Aristote et la Critique de l’Apeiron
L’Analyse Aristotélicienne
Aristote consacre de longs développements à l’apeiron dans la Physique. Il distingue trois sens de l’infini :
- L’infini par addition (qui peut toujours être augmenté)
- L’infini par division (qui peut toujours être divisé)
- L’infini en acte (réellement illimité)
La Critique de l’Infini Actuel
Aristote rejette l’existence de l’infini en acte : l’infini ne peut être que potentiel. Cette critique vise directement l’apeiron d’Anaximandre conçu comme réalité actuelle infinie.
L’Influence sur la Tradition
La critique aristotélicienne de l’infini actuel domine la philosophie médiévale et retarde la réhabilitation de concepts analogues à l’apeiron jusqu’à la modernité.
Résurgences Modernes
Bruno et l’Univers Infini
Giordano Bruno retrouve l’intuition d’Anaximandre avec son univers infini peuplé d’une infinité de mondes. L’apeiron inspire cette cosmologie de l’infinité actuelle qui défie l’aristotélisme scolastique.
Spinoza et la Substance Infinie
Baruch Spinoza conçoit la substance unique comme infinité actuelle en tous genres d’être. Cette substance spinoziste partage avec l’apeiron l’infinité, l’éternité et l’indétermination relative.
Kant et l’Antinomie de l’Infinité
Emmanuel Kant retrouve la problématique de l’apeiron dans la première antinomie de la raison pure : le monde est-il fini ou infini ? Cette antinomie révèle les limites de la raison appliquée à la totalité cosmique.
Heidegger et l’Apeiron
Martin Heidegger redécouvre l’apeiron dans ses cours sur Anaximandre. Il interprète le fragment comme révélation de l’être (Sein) antérieur à tous les étants déterminés.
L’Interprétation Ontologique
Pour Heidegger, l’apeiron ne désigne pas un étant infini mais l’ouverture (Lichtung) dans laquelle les étants peuvent apparaître. Cette lecture rapproche l’apeiron de la différence ontologique fondamentale.
La Critique de la Métaphysique
Heidegger voit dans l’oubli de l’apeiron le commencement de l’oubli de l’être qui caractérise la métaphysique occidentale. Retrouver l’apeiron permettrait de « dépasser » la métaphysique.
Interprétations Contemporaines
Cosmologie et Apeiron
La cosmologie contemporaine retrouve certaines intuitions d’Anaximandre : univers en expansion infinie, multivers, fluctuations quantiques du vide. L’apeiron préfigure ces conceptions de l’illimité cosmique.

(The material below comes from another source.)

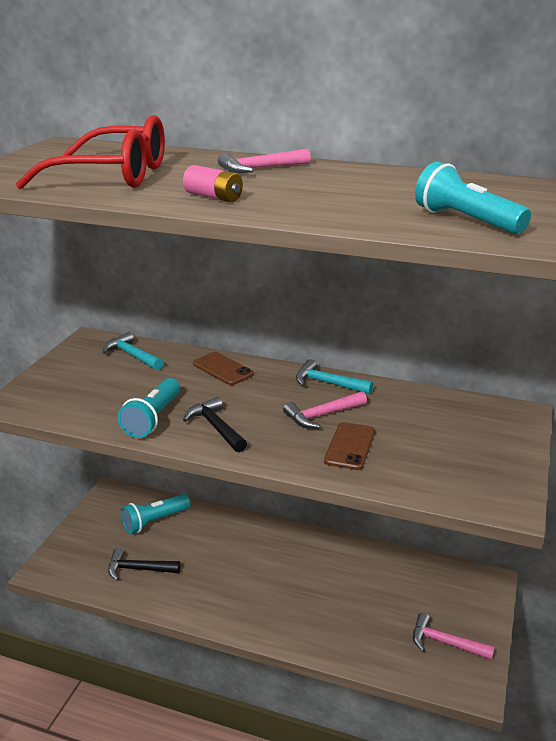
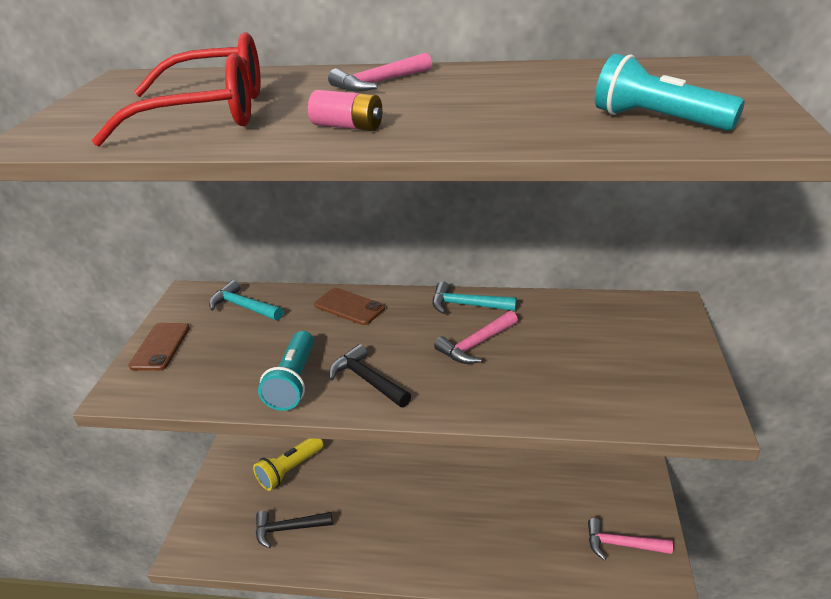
camera: 10 degrees left, 5 degrees up
turquoise flashlight [121,494,190,534] -> yellow flashlight [253,438,324,491]
brown phone [324,422,375,470] -> brown phone moved to [128,323,190,371]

Derrida et l’Indétermination
Jacques Derrida rapproche l’apeiron de sa propre pensée de l’indétermination et de la différance. Comme l’apeiron, la différance est « antérieure » à toute détermination conceptuelle.
Deleuze et l’Immanence
Gilles Deleuze trouve dans l’apeiron un modèle d’immanence pure : plan de consistance indéterminé d’où émergent toutes les déterminations sans transcendance.
L’apeiron demeure ainsi un concept philosophique fondateur qui interroge les rapports entre fini et infini, déterminé et indéterminé, être et devenir. Il révèle la puissance spéculative de la pensée présocratique et continue d’inspirer les cosmologies contemporaines face au mystère de l’origine et de la totalité.